Георгий Ансимов. Уроки отца, протоиерея Павла Ансимова, новомученика Российского. — М.: Издательский Совет Русской Православной Церкви, 2005.— 256 с.
«Невысокая женщина с добрыми глазами, сидевшая за трапезой со мной рядом, тихо, как мне показалось, почти что шепотом, сказала, что я могу посетить храм моего отца. Я, заикаясь, многократно переспрашивал, зная, что храма нет, что стоит уродливый могильник на святом месте, а она тихо повторяла: “Храм, где служил Ваш отец”. Для убедительности уточнила: “Ваш отец, отец Павел, Павел Георгиевич Ансимов. Приезжайте. Там идут службы. Отец Дионисий…”
Храм восстановлен? Отец Дионисий? Мой отец… Восстановленный храм… Ехать к этому могильнику, к той глыбе, которую я в ужасе объезжал пор дороге в больницу?»
Сын написал книгу об отце. Отец — священник Павел Ансимов, расстреляный 21 ноября 1937 года на Бутовском полигоне и в июле 2005 года причтенный к лику новомучеников и исповедников Российских. Сын — музыкант, профессор, режиссер-постановщик Большого театра. А тогда ему было 15 лет.

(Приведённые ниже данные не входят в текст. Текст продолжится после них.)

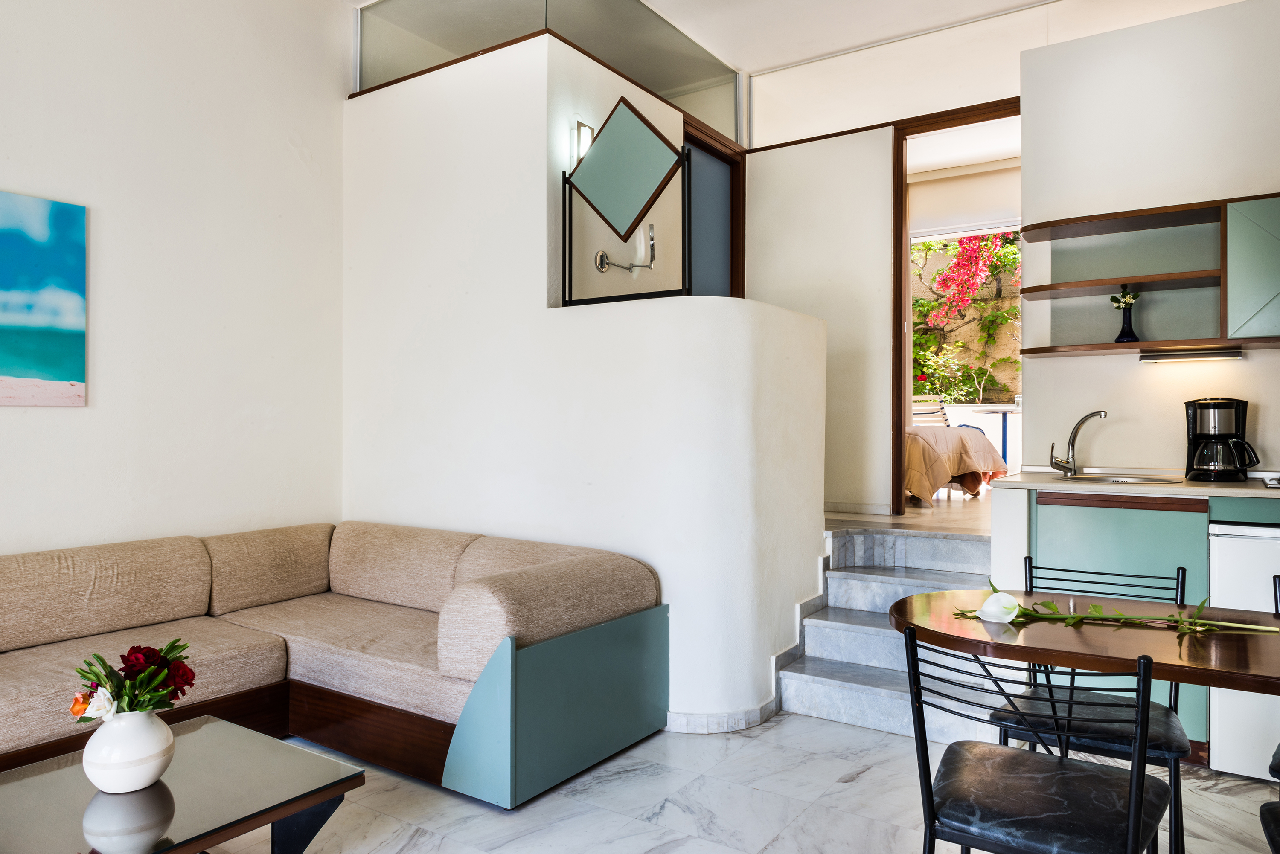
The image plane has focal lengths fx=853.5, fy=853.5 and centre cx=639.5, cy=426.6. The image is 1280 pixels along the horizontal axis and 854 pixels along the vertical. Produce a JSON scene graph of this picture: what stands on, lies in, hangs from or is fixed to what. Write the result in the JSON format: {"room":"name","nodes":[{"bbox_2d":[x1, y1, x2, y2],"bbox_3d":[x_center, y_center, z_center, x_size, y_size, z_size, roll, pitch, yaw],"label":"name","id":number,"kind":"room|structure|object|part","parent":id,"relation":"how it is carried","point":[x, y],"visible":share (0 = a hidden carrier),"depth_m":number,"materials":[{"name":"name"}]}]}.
{"room":"living room","nodes":[
{"label":"living room","id":0,"kind":"room"},
{"bbox_2d":[0,0,349,564],"bbox_3d":[-2.854,-0.500,2.273,0.144,3.357,5.031,0,0,34],"label":"left wall","id":1,"kind":"structure","parent":0,"point":[23,183],"depth_m":3.58,"materials":[{"name":"white paint"}]},
{"bbox_2d":[0,189,86,407],"bbox_3d":[-2.435,-0.458,2.788,0.031,0.760,1.119,0,0,34],"label":"painting","id":2,"kind":"object","parent":1,"relation":"attached to","point":[38,369],"visible":0.99,"depth_m":3.12},
{"bbox_2d":[342,29,826,733],"bbox_3d":[-0.374,-0.205,4.030,2.462,2.733,0.858,0,0,34],"label":"partition wall","id":3,"kind":"structure","parent":0,"point":[544,309],"depth_m":3.52,"materials":[{"name":"white paint"}]},
{"bbox_2d":[356,0,741,144],"bbox_3d":[-0.438,-1.965,4.524,1.001,0.583,1.339,0,0,34],"label":"glass partition","id":4,"kind":"object","parent":3,"relation":"attached to","point":[644,80],"visible":0.67,"depth_m":4.36,"materials":[{"name":"clear glass"}]},
{"bbox_2d":[570,119,596,165],"bbox_3d":[-0.231,-1.221,3.683,0.096,0.198,0.097,0,0,34],"label":"wall lamp","id":5,"kind":"object","parent":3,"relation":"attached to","point":[580,128],"visible":0.51,"depth_m":3.65,"materials":[{"name":"metal"}]},
{"bbox_2d":[560,98,692,304],"bbox_3d":[-0.061,-0.892,3.416,0.618,0.787,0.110,0,0,34],"label":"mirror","id":6,"kind":"object","parent":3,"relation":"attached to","point":[635,125],"visible":1,"depth_m":3.40,"materials":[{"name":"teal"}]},
{"bbox_2d":[682,114,747,298],"bbox_3d":[0.347,-0.481,4.913,0.153,2.405,0.894,0,0,34],"label":"door","id":7,"kind":"structure","parent":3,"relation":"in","point":[735,165],"depth_m":5.01,"materials":[{"name":"wood"}]},
{"bbox_2d":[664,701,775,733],"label":"baseboard","id":8,"kind":"structure","parent":3,"relation":"attached to","point":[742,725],"depth_m":3.21,"materials":[{"name":"white tile"}]},
{"bbox_2d":[594,221,656,273],"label":"mirror arm","id":9,"kind":"object","parent":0,"point":[602,257],"visible":0.92,"depth_m":3.84,"materials":[{"name":"silver metal"}]},
{"bbox_2d":[194,707,1279,853],"bbox_3d":[-0.164,1.192,1.178,5.701,0.102,5.790,0,0,34],"label":"floor","id":10,"kind":"structure","parent":0,"point":[845,731],"depth_m":2.60,"materials":[{"name":"white stone"}]},
{"bbox_2d":[0,715,363,853],"bbox_3d":[-1.225,0.975,1.765,0.669,0.355,1.070,0,0,34],"label":"coffee table","id":11,"kind":"object","parent":10,"relation":"on","point":[206,733],"visible":0.93,"depth_m":1.87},
{"bbox_2d":[80,707,174,793],"bbox_3d":[-1.130,0.705,1.887,0.179,0.174,0.177,0,0,34],"label":"vase","id":12,"kind":"object","parent":11,"relation":"on","point":[149,770],"visible":0.91,"depth_m":1.83,"materials":[{"name":"white ceramic"}]},
{"bbox_2d":[66,639,195,720],"bbox_3d":[-1.130,0.585,1.904,0.237,0.202,0.239,0,0,34],"label":"flower bouquet","id":13,"kind":"object","parent":12,"relation":"in","point":[146,656],"visible":0.84,"depth_m":1.88,"materials":[{"name":"plant"}]},
{"bbox_2d":[0,520,660,809],"bbox_3d":[-1.515,0.785,2.474,2.067,0.735,3.091,0,0,34],"label":"sectional sofa","id":14,"kind":"object","parent":10,"relation":"on","point":[529,658],"visible":0.97,"depth_m":2.91,"materials":[{"name":"fabric"}]},
{"bbox_3d":[-0.253,0.949,2.976,0.433,0.495,0.850,0,0,34],"label":"end panel","id":15,"kind":"part","parent":14,"relation":"part of","materials":[{"name":"teal wood"}]},
{"bbox_2d":[774,521,1005,741],"bbox_3d":[1.123,0.802,3.502,0.930,0.680,1.248,0,0,34],"label":"staircase","id":16,"kind":"structure","parent":10,"relation":"on","point":[827,686],"depth_m":3.56,"materials":[{"name":"stone"}]},
{"bbox_2d":[896,625,1172,853],"bbox_3d":[0.771,0.777,1.679,0.448,0.801,0.481,0,0,34],"label":"chair","id":17,"kind":"object","parent":10,"relation":"on","point":[1130,820],"visible":1,"depth_m":1.61,"materials":[{"name":"black metal"}]},
{"bbox_2d":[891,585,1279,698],"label":"dining table","id":18,"kind":"object","parent":10,"relation":"on","point":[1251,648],"visible":0.79,"depth_m":1.82,"materials":[{"name":"brown wood"}]},
{"bbox_2d":[953,578,1279,633],"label":"rose","id":19,"kind":"object","parent":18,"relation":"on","point":[1053,609],"visible":0.95,"depth_m":1.93,"materials":[{"name":"plant"}]},
{"bbox_2d":[996,557,1194,853],"bbox_3d":[1.183,0.770,2.216,0.431,0.811,0.476,0,0,34],"label":"chair","id":20,"kind":"object","parent":10,"relation":"on","point":[1168,753],"visible":0.57,"depth_m":2.15,"materials":[{"name":"black metal"}]},
{"bbox_2d":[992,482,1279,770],"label":"kitchen cabinet","id":21,"kind":"object","parent":10,"relation":"on","point":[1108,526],"visible":0.38,"depth_m":2.99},
{"bbox_2d":[991,469,1279,500],"bbox_3d":[2.467,0.226,2.989,2.138,0.035,0.642,0,0,34],"label":"countertop","id":22,"kind":"structure","parent":21,"relation":"on","point":[1003,484],"depth_m":3.10,"materials":[{"name":"stone"}]},
{"bbox_2d":[1048,409,1108,477],"bbox_3d":[1.813,0.069,3.523,0.202,0.276,0.166,0,0,34],"label":"faucet","id":23,"kind":"object","parent":22,"relation":"on","point":[1070,472],"visible":0.99,"depth_m":3.56,"materials":[{"name":"silver metal"}]},
{"bbox_2d":[1064,473,1183,485],"bbox_3d":[1.896,0.269,3.355,0.438,0.138,0.409,0,0,34],"label":"sink","id":24,"kind":"object","parent":22,"relation":"in","point":[1141,479],"visible":0.54,"depth_m":3.45,"materials":[{"name":"silver metal"}]},
{"bbox_2d":[1183,397,1257,481],"bbox_3d":[2.233,0.048,3.285,0.230,0.317,0.231,0,0,34],"label":"coffee maker","id":25,"kind":"object","parent":22,"relation":"on","point":[1236,417],"visible":0.99,"depth_m":3.23,"materials":[{"name":"black plastic"}]},
{"bbox_2d":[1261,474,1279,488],"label":"stove","id":26,"kind":"object","parent":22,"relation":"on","point":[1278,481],"visible":1,"depth_m":3.02,"materials":[{"name":"metal"}]},
{"bbox_2d":[1208,515,1279,780],"bbox_3d":[2.310,0.741,2.942,0.588,0.844,0.627,0,0,34],"label":"mini fridge","id":27,"kind":"object","parent":10,"relation":"on","point":[1251,551],"visible":0.7,"depth_m":2.80,"materials":[{"name":"white metal"}]},
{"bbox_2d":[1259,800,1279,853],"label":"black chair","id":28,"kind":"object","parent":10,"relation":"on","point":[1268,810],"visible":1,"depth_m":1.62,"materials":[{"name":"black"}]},
{"bbox_2d":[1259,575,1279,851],"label":"chair","id":29,"kind":"object","parent":10,"relation":"on","point":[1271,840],"visible":0.98,"depth_m":1.80,"materials":[{"name":"black"}]},
{"bbox_2d":[334,0,1259,75],"bbox_3d":[0.179,-2.192,2.258,5.207,0.127,6.454,0,0,34],"label":"ceiling","id":30,"kind":"structure","parent":0,"point":[662,1],"depth_m":4.44,"materials":[{"name":"white paint"}]},
{"bbox_2d":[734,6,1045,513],"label":"back wall","id":31,"kind":"structure","parent":0,"point":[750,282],"depth_m":4.60,"materials":[{"name":"white paint"}]},
{"bbox_2d":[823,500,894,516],"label":"baseboard","id":32,"kind":"structure","parent":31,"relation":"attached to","point":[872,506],"depth_m":4.94,"materials":[{"name":"white stone"}]},
{"bbox_2d":[890,99,1021,512],"bbox_3d":[1.821,-0.567,4.590,0.898,2.217,0.172,0,0,34],"label":"door frame","id":33,"kind":"structure","parent":31,"relation":"in","point":[900,422],"depth_m":4.78,"materials":[{"name":"brown wood"}]},
{"bbox_2d":[824,496,991,536],"bbox_3d":[1.844,0.623,5.981,2.896,0.269,3.217,0,0,34],"label":"upper floor","id":34,"kind":"structure","parent":0,"point":[910,519],"depth_m":4.83,"materials":[{"name":"beige stone"}]},
{"bbox_2d":[904,426,1009,503],"bbox_3d":[1.671,0.202,6.460,1.929,0.665,1.402,0,0,34],"label":"bed","id":35,"kind":"object","parent":34,"relation":"on","point":[923,449],"visible":0.31,"depth_m":5.77,"materials":[{"name":"beige fabric"}]},
{"bbox_2d":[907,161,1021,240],"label":"roller blind","id":36,"kind":"object","parent":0,"point":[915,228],"visible":0.74,"depth_m":6.52,"materials":[{"name":"white fabric"}]},
{"bbox_2d":[1017,0,1279,473],"bbox_3d":[2.829,-0.322,3.271,2.492,2.829,0.147,0,0,34],"label":"kitchen wall","id":37,"kind":"structure","parent":0,"point":[1153,372],"depth_m":3.64,"materials":[{"name":"white paint"}]},
{"bbox_2d":[1015,193,1279,356],"bbox_3d":[2.230,-0.582,3.333,1.371,0.570,0.316,0,0,34],"label":"wall shelf","id":38,"kind":"object","parent":37,"relation":"attached to","point":[1108,344],"visible":0.93,"depth_m":3.49,"materials":[{"name":"wood"}]},
{"bbox_2d":[1114,302,1140,343],"bbox_3d":[2.047,-0.461,3.604,0.122,0.239,0.116,0,0,34],"label":"vase","id":39,"kind":"object","parent":38,"relation":"on","point":[1128,324],"visible":0.93,"depth_m":3.58,"materials":[{"name":"black"}]},
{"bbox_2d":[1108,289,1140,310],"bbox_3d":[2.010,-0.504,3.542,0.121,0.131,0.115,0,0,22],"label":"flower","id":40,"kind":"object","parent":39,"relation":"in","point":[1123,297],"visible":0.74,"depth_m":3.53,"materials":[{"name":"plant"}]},
{"bbox_2d":[1138,346,1244,362],"bbox_3d":[2.232,-0.289,3.457,0.372,0.037,0.077,0,0,34],"label":"under-cabinet light","id":41,"kind":"object","parent":38,"relation":"attached to","point":[1226,354],"visible":0.98,"depth_m":3.43,"materials":[{"name":"silver"}]},
{"bbox_2d":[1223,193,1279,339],"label":"upper cabinet","id":42,"kind":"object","parent":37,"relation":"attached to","point":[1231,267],"visible":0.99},
{"label":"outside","id":43,"kind":"structure","parent":0,"visible":0},
{"bbox_2d":[911,230,1022,403],"bbox_3d":[3.983,-1.059,10.133,5.455,3.394,0.654,0,0,34],"label":"garden wall","id":44,"kind":"structure","parent":43,"point":[952,242],"depth_m":10.04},
{"label":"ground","id":45,"kind":"structure","parent":43,"visible":0},
{"bbox_2d":[910,395,949,427],"bbox_3d":[2.546,0.092,7.703,0.496,0.747,0.476,0,0,-26],"label":"chair","id":46,"kind":"object","parent":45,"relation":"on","point":[935,407],"visible":0.39,"depth_m":7.71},
{"bbox_2d":[910,227,1022,400],"bbox_3d":[4.024,-1.427,10.192,4.658,3.531,1.099,0,0,34],"label":"bougainvillea","id":47,"kind":"object","parent":45,"relation":"on","point":[990,242],"visible":0.31,"depth_m":10.09,"materials":[{"name":"plant"}]},
{"bbox_2d":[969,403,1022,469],"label":"outdoor table","id":48,"kind":"object","parent":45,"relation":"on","point":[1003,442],"visible":0.55,"depth_m":7.43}
]}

Острый вкус к детали, яркие образы удивительной силы. Композиция книги музыкальна — не вычислена по линейке и циркулю, подчинена не хронологии, а внутренней силе образов. Это не портрет. Не собрание нравственных уроков, вопреки заглавию. Не икона и не житие. Не воспоминания в прямом смысле слова: многие главы включают то, чего автор книги не мог знать, видеть, помнить,— то, что было до его рождения, то, чего не видел никто из живых и о чем не мог рассказать отец. Не документальная проза: здесь много анахронизмов, ошибок в деталях быта — это при всей выпуклой яркости и силе!
И даже непонятно сперва, как это возможно – совместить художественное повествование, явный вымысел, домысел, искусную беллетристику — и сам предмет, саму его всё превосходящую реальность. Книга об отце. Но, замечая несообразности, с первой главы «Ансамбль», которая, как звук камертона, задает музыкальный тон книге,— захватываешься этим музыкальным потоком.

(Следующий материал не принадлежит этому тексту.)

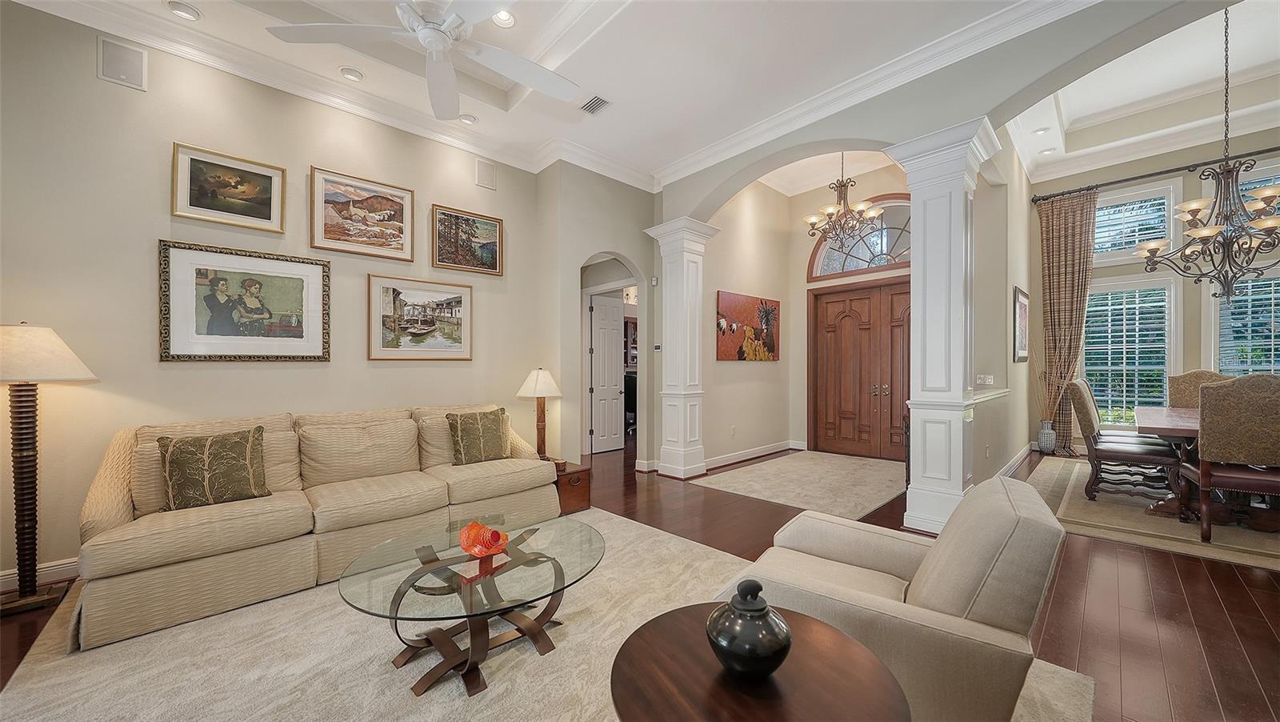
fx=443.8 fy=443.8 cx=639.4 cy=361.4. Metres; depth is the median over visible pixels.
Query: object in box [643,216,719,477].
column
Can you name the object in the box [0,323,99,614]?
floor lamp
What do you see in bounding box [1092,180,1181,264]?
upper window
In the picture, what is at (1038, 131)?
recessed light
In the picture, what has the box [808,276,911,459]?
double door
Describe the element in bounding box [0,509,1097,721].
area rug
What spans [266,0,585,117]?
ceiling fan
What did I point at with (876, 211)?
chandelier
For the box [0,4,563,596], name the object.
left wall
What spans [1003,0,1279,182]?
dining room ceiling
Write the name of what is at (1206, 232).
chandelier
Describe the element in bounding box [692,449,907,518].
entry rug
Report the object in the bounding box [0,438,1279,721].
floor
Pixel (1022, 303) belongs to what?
framed picture
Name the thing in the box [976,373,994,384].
light switch
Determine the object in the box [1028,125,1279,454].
dining room wall
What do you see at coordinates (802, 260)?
entry wall
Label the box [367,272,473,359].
framed picture
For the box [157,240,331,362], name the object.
framed picture
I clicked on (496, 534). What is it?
glass sculpture
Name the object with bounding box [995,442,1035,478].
baseboard
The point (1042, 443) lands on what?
floor vase
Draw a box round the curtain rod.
[1032,144,1279,201]
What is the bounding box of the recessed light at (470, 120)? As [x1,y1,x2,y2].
[458,112,477,124]
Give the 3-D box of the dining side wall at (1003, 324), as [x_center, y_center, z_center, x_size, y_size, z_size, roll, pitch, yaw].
[4.081,-0.719,5.010,4.302,3.927,0.182,0,0,-44]
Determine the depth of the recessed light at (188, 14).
2.68 m
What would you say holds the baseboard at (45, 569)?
attached to the left wall at (188, 372)
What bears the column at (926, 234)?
on the floor
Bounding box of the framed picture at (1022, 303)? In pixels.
[1012,285,1029,362]
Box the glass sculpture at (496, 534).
[458,520,509,557]
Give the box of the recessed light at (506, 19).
[490,8,515,26]
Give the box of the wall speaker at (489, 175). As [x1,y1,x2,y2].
[474,157,496,189]
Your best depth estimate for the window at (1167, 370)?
5.79 m
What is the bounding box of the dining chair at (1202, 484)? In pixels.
[1180,374,1279,542]
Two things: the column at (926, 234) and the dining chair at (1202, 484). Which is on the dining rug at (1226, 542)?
the dining chair at (1202, 484)
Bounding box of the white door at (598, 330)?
[588,294,625,453]
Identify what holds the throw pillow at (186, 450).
on the sofa
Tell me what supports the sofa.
on the area rug at (142, 645)
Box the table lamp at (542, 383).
[516,367,563,460]
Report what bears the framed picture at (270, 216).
attached to the left wall at (188, 372)
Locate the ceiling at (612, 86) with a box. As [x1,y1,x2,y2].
[12,0,1072,186]
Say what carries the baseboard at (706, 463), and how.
attached to the foyer wall at (739, 372)
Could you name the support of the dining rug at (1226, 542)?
on the floor
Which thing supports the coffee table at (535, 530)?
on the area rug at (142, 645)
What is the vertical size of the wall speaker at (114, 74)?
0.266 m
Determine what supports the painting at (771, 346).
attached to the foyer wall at (739, 372)
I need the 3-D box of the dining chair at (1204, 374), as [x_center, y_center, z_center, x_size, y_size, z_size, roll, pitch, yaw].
[5.863,0.622,4.559,0.640,1.068,0.573,0,0,-44]
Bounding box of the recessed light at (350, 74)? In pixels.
[338,67,363,81]
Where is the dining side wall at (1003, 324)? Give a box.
[972,132,1035,484]
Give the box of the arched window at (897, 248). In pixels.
[808,193,911,278]
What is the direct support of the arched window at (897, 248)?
in the entry wall at (802, 260)
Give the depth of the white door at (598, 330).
6.28 m
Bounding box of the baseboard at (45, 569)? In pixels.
[0,556,79,592]
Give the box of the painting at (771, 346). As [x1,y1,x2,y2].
[715,289,779,361]
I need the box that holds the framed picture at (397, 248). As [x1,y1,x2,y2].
[310,166,415,260]
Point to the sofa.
(198, 526)
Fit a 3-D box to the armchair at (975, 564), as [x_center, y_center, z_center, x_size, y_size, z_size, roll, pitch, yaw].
[0.818,0.805,1.619,0.952,0.796,0.847,0,0,33]
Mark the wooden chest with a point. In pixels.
(573, 498)
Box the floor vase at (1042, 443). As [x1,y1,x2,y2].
[1036,419,1056,453]
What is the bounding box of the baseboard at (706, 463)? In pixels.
[701,439,800,469]
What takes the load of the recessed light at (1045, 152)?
in the dining room ceiling at (1202, 76)
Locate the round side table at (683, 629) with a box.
[606,604,910,721]
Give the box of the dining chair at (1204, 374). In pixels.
[1167,369,1233,407]
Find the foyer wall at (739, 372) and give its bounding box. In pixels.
[700,180,794,466]
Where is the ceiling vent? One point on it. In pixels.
(600, 102)
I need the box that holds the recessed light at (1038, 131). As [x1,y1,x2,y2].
[1032,125,1050,134]
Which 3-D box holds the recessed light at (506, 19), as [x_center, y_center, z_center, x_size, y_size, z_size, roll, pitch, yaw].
[-0.906,-2.289,2.933,0.172,0.052,0.173,0,0,-44]
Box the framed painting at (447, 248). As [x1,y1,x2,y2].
[431,204,503,274]
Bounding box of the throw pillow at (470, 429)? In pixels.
[446,408,510,465]
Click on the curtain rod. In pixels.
(1107, 184)
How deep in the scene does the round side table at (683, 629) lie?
0.96 m
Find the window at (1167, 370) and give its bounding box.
[1082,276,1178,426]
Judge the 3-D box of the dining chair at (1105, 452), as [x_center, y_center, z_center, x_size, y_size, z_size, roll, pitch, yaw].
[4.316,0.678,3.974,0.562,1.095,0.653,0,0,-44]
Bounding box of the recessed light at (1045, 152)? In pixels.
[1038,146,1056,154]
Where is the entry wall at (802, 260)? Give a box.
[789,163,911,454]
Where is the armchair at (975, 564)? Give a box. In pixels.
[708,472,1069,721]
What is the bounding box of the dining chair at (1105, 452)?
[1065,378,1181,503]
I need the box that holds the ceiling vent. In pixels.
[578,94,611,114]
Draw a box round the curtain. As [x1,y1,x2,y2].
[1037,188,1099,451]
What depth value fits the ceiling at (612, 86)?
3.12 m
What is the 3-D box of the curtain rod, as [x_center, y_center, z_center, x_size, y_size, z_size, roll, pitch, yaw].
[6.988,-2.334,5.068,0.175,0.092,3.569,0,0,-44]
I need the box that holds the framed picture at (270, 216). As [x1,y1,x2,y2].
[170,142,287,232]
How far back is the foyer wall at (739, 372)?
5.75 m
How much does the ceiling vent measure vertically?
0.017 m
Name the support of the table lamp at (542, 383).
on the wooden chest
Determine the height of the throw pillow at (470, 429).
0.408 m
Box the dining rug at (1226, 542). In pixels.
[1023,454,1279,571]
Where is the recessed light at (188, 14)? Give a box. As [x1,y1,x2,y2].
[167,0,200,19]
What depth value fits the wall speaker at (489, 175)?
4.25 m
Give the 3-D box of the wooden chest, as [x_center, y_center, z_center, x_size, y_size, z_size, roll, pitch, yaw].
[-0.711,1.068,3.838,0.377,0.357,0.509,0,0,-44]
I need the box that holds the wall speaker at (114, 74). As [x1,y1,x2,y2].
[96,35,147,90]
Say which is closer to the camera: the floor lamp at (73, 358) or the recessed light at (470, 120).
the floor lamp at (73, 358)
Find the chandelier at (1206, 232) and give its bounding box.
[1136,0,1279,305]
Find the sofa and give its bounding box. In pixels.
[74,400,555,650]
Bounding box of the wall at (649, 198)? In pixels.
[540,163,658,469]
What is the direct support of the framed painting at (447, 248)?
attached to the left wall at (188, 372)
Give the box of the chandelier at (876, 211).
[804,155,883,248]
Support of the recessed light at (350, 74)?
in the ceiling at (612, 86)
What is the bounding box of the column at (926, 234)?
[886,115,1000,534]
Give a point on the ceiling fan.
(533, 83)
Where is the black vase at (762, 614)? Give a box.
[707,580,792,680]
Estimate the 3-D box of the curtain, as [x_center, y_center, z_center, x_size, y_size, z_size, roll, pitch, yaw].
[5.872,-0.558,6.077,0.125,3.543,0.635,0,0,-44]
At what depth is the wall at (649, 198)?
4.71 m
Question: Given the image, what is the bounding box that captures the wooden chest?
[552,458,591,513]
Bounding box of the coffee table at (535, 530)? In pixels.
[339,512,606,698]
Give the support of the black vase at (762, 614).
on the round side table at (683, 629)
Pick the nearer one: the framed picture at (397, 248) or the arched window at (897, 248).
the framed picture at (397, 248)
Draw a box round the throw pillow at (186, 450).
[156,426,269,510]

А потом он возносит к тем главам, где уже перехватывает дыхание, к тому, о чем написать невозможно, что нельзя представить воображением, что можно пережить, только умерев и воскреснув — и ты оказываешься вместе с теми — у бутовской расстрельной ямы, — надгробное рыдание творяще песнь: Аллилуиа.
В этой главе больше всего фактических неточностей, и всех этих людей НИКТО не мог видеть, значит, они «выдуманы»… Но свершается то, чего не может никакая литература сама по себе: свершается живое присутствие, оглушительный поток любви и подвига тех, чьей кровью украшена Церковь и чьей святостью мы живы.
Это писал сын — об отце. Только так это можно было написать. И невозможно было написать иначе, как разорванным сердцем — в единении с мученической смертью отца и побеждающей смерть Любовью.
Это книга о том, что смерти нет.
«По дороге я то откидывался назад, то, подъезжая к страшному месту, прижимался к стеклу. Я ждал еще одной встречи с уродливым саркофагом. Мелькнула ограда, около нее стояла та приветливая женщина. А за оградой — Боже! За оградой — чудо! Храм! Настоящий, живой, яркий, сверкающий, праздничный храм! Тот самый! Папин! Мой! Наш!»